# Adoption et Protection animale > SOS - Appels Divers > Recherches de familles d'accueil >  recherche FA en RP ou Bretagne pour Yani du 13 Aout au 21 Aout.

## L'ARCHE D'ETERNITE

Yani est adoptée et arrive en France le 13 Aout ( arrivée département 91), ses adoptants qui habitent en Bretagne pourront la récupérer le 21 Aout.
Nous lui recherchons une FA de transit du 13 au 21 Aout.


http://www.rescue-forum.com/attente-...2016-a-189288/

----------


## L'ARCHE D'ETERNITE

Si nous ne trouvons pas une FA pour ces quelques jours Yani ne pourra pas arriver sur ce voyage.

----------


## L'ARCHE D'ETERNITE

Personne pour garder la gentille Yani ????

----------


## INCALINE

Peut-être qu'il faudrait préciser ses ententes congénères et également s'il faut disposer obligatoirement d'un terrain clos avec un minimum de hauteur de clôture ?

----------


## L'ARCHE D'ETERNITE

> Peut-être qu'il faudrait préciser ses ententes congénères et également s'il faut disposer obligatoirement d'un terrain clos avec un minimum de hauteur de clôture ?
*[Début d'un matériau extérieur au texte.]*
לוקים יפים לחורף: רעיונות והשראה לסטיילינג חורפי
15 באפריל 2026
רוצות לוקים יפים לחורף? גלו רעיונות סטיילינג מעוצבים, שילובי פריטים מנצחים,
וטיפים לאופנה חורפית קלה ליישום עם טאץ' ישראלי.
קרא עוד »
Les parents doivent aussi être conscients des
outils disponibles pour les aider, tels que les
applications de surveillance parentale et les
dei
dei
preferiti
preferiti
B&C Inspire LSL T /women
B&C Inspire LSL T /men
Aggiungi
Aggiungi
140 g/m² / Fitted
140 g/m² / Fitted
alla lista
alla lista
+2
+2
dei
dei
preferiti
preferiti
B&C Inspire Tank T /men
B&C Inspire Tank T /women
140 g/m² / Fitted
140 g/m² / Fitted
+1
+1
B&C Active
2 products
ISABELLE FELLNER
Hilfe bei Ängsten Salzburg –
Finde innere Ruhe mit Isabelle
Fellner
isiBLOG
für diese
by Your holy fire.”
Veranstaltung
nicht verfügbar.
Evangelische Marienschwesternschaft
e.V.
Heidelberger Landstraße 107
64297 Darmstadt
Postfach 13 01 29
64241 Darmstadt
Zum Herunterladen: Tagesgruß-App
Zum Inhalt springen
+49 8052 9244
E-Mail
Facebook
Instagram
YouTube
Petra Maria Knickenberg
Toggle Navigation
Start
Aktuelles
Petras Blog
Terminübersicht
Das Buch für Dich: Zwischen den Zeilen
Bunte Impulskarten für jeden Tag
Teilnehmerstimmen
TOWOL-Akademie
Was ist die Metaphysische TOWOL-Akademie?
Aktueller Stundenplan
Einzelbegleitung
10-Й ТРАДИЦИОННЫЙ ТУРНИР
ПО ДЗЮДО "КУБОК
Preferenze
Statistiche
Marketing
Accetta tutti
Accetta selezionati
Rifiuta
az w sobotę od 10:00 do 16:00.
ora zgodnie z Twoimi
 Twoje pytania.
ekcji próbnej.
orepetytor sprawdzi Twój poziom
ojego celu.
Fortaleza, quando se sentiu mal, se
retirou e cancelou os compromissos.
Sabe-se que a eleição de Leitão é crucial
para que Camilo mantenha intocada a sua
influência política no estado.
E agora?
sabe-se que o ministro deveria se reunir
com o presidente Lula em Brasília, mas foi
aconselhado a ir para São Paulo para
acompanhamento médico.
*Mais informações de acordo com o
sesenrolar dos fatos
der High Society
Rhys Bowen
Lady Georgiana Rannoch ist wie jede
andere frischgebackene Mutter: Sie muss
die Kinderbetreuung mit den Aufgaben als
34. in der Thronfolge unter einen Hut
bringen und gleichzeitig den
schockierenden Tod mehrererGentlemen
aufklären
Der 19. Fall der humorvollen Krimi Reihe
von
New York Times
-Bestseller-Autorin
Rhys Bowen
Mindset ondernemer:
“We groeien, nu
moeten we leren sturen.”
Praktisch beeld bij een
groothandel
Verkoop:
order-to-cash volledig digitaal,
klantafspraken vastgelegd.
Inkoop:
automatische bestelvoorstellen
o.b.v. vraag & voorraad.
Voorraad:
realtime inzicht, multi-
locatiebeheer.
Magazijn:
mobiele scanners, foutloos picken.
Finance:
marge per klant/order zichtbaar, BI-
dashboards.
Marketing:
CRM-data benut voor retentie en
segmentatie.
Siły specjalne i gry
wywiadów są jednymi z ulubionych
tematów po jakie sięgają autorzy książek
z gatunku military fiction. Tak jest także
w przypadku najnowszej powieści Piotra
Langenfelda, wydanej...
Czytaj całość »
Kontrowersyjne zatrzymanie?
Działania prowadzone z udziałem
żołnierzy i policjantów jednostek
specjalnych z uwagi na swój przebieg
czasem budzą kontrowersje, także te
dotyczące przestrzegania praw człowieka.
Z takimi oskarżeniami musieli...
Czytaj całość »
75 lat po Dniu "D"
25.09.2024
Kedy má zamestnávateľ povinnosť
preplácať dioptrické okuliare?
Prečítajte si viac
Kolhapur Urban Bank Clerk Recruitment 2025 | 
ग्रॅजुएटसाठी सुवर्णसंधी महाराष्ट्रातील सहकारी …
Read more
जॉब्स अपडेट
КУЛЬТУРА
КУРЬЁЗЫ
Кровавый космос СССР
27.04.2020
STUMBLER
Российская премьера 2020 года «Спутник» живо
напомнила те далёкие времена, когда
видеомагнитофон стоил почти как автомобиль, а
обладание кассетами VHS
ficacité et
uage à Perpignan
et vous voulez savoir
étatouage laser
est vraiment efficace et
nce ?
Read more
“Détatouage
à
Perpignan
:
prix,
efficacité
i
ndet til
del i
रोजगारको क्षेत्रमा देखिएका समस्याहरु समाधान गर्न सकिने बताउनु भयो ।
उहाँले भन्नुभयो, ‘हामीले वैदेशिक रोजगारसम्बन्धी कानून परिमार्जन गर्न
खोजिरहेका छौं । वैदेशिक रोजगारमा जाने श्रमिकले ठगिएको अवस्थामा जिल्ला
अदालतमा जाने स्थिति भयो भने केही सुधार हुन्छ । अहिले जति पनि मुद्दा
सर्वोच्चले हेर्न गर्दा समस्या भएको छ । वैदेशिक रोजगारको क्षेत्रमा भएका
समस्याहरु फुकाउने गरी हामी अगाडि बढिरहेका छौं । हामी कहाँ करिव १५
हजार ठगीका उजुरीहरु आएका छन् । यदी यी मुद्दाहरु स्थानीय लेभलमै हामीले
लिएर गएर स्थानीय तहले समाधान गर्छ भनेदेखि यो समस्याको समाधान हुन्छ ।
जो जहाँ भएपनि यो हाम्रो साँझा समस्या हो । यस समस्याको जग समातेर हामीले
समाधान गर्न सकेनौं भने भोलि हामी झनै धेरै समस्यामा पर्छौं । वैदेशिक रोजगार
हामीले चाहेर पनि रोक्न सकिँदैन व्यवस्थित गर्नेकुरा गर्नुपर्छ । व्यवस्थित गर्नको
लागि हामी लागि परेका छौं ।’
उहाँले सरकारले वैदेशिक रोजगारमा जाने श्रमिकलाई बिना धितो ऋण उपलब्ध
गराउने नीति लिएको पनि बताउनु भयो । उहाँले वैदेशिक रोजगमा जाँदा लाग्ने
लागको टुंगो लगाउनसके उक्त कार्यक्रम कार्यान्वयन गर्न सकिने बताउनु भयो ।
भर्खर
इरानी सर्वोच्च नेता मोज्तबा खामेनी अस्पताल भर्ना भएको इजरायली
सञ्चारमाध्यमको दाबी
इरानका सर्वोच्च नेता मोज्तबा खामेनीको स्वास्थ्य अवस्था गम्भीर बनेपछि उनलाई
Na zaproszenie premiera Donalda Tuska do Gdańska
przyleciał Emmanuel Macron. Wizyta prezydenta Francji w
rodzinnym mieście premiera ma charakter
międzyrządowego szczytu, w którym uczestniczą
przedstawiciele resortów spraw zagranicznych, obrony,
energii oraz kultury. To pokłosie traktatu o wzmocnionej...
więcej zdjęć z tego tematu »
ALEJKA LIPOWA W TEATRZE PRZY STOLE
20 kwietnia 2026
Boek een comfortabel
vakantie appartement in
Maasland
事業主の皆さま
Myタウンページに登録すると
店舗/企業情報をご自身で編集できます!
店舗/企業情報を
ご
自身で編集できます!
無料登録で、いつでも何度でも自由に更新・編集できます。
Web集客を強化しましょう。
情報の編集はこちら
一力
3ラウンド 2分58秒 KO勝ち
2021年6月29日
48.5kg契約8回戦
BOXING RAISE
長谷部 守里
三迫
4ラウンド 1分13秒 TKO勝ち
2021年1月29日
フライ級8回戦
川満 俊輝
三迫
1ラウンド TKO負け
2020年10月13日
On ne connaît pas ses ententes congénères car elle est seule dans son box.
Par contre oui il faudra un jardin bien clôturé, ne pas la laisser seule dans le jardin et même lui laisser son harnais avec une longe, au cas où...

----------


## INCALINE

En effet, il vaut mieux être très prudent. J'espère que vous allez trouver, Yani a l'air si mignonne...

----------